Use Flink to write Kafka data to OSS in streaming mode with exactly-once semantics - E-MapReduce

Prerequisites

Before you begin, make sure you have:

EMR and OSS activated on your Alibaba Cloud account
The required permissions granted to your Alibaba Cloud account or RAM user. For details, see Assign roles

How it works

The Flink job uses StreamingFileSink with OnCheckpointRollingPolicy. Under this policy, output files are committed to OSS only when a checkpoint completes — not continuously. With a 30-second checkpoint interval, this means new output files appear roughly every 30 seconds.
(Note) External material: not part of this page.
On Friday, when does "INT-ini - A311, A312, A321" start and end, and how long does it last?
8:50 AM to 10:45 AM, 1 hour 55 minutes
Because this is a streaming job, it runs continuously and accumulates output files until you stop it.

JindoFS handles OSS writes. If the OSS bucket and the Dataflow cluster belong to the same Alibaba Cloud account, JindoFS reads from and writes to the bucket in password-free mode — no credentials are needed in the job code.

Important

Because output files accumulate with every checkpoint, stop the job after you verify the output. See "Stop the job" in Step 5.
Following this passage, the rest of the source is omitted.